Indian manufacturing companies need to build a much-needed environmental dimension into their products. This is no easy task given the fact that sometimes even finding after sales service for many products we buy today can prove to be a harrowing experience. To graduate from this stage to a level where the companies produce a 100 per cent recyclable product is a long journey that needs encouraging policies and incentives from the Government and world-class corporate leadership. In this journey, innovative methods and ideas can lay the foundation for Indian companies to produce environmentally-accountable products. One of the initiatives that can be pursued is to create a category of “green” electrical and white goods which are made of 100 per cent recyclable material and have a clear-cut end of life cycle disposal plan. This category can be promoted and encouraged by the Government through tax and logistics sops besides finance options to manufacture them. On the consumer end, they can also carry compelling finance schemes or lucrative discounts. The clear environmental and viability-related benefits would surely drive manufacturing firms to increase their “green product” portfolio as it would also improve the company’s image and standing for being environmentally conscious. Similarly, the drive to produce at the lowest cost and sell at the maximum profit is the root of all evils because in the pursuit of driving down costs, manufacturers disregard all ecological concerns and use suspect material that is environmentally hazardous.

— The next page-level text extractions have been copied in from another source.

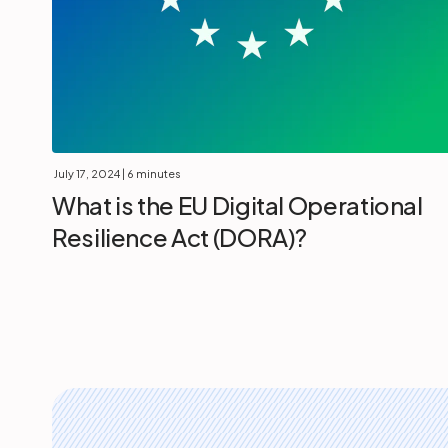
July 17, 2024
| 6 minutes
What is the EU Digital Operational
Resilience Act (DORA)?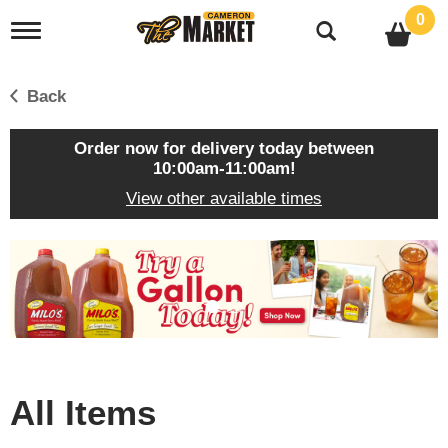
0
T
o
g
g
Back
l
e
n
Order now for delivery today between
a
10:00am-11:00am
!
v
View other available times
i
g
a
T
t
h
i
i
o
s
n
i
s
a
c
All Items
a
r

Recycling then is impossible. Therefore, to give credence to the concept of “green products”, the Government must rein in the supply chain and third-party vendors for whom quality assurance and environmental responsibility are alien concepts. Surprise checks, quality control at Government laboratories and harsh penalties for defaulters can help infuse a new-found respect for the environment. Products that we buy today continue to exist long after we dispose them. Whether they harm the environment or not depends on how environmentally accountable the producer is.